Не помню деталей, как решался вопрос о моем путешествии к деду на хутор — то ли сам дед попросил отпустить меня «погостевать», то ли я родителям поднадоел своими шалостями (и так бывало), но только то поистине историческое решение было принято, и в достопамятный день ранехонько, на самом-самом рассвете, меня, еще недоразбуженного, закутанного в нечто теплое, усадили рядом с любимым дедулей, и мы тронулись…
Рассказывая впоследствии об этом путешествии — а я периодически по просьбе домашних повторял свое повествование в течении многих лет — я разбивал свой рассказ на эпизоды, а между ними неизменно повторял: «и это, значит, мы едем…», подчеркивая тем самым непрерывность нашего с дедом движения. И домашние, когда хотели послушать мою байку, просили: «А ну, расскажи, как это вы с дедом, значит, ехали!».

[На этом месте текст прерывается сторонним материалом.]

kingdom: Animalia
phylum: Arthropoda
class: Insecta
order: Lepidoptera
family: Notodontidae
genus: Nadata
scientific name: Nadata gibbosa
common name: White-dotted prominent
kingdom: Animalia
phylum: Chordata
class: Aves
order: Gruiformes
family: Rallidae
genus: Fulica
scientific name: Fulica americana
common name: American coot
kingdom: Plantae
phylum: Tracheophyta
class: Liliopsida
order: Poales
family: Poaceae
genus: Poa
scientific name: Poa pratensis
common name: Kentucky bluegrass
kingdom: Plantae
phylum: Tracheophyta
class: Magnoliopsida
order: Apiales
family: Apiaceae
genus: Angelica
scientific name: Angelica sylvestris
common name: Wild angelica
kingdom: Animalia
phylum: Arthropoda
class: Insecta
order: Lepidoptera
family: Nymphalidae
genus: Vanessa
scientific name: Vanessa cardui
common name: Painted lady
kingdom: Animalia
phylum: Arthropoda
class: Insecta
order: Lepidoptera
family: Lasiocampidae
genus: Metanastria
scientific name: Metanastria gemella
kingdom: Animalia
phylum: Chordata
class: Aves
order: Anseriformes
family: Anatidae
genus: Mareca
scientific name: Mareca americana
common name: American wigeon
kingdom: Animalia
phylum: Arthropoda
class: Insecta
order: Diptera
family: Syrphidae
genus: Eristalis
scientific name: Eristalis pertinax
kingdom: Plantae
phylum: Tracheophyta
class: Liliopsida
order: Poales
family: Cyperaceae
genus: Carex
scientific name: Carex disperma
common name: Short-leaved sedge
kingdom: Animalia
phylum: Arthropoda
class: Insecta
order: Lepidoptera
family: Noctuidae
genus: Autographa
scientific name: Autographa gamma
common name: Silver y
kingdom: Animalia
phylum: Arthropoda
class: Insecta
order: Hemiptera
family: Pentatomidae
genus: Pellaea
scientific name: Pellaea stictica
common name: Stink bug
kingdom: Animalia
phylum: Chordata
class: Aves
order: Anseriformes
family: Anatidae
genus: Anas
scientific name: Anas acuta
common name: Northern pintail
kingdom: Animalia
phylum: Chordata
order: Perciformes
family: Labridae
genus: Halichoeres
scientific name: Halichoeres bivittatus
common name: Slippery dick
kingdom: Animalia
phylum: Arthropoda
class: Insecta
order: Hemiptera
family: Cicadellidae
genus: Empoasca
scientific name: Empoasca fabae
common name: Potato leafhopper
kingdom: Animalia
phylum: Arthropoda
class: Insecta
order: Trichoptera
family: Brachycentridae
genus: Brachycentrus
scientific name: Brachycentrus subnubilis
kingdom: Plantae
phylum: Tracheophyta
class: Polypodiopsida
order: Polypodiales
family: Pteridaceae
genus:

Итак, «значит, мы — едем»… До восхода солнца было прохладно. По низинам кое-где еще не растаял голубоватый туман, деревья и кустарники, росшие вдоль дороги, были неприветливо нахохлившимися, сонными.
Первое, что я увидел для себя необычное — огромное водное пространство — плавню. Не заросшее зеленым травяным лесом заболоченное место, где и воды-то никакой не видно, а покойно лежащее на земле сизоватое зеркало, в котором отражалось небо. По зеркалу кое-где, словно мухи по потолку, неспешно двигались птичьи стайки… Потом у самой закраины этого водяного чуда стали появляться остроносые головы цапель и, подхватив со дна нечто невидимое, снова замирали в гордом спокойствии. Откуда-то прилетели маленькие серенькие птички, шустро забегали по самому берегу, промышляя что-то свое, непонятное…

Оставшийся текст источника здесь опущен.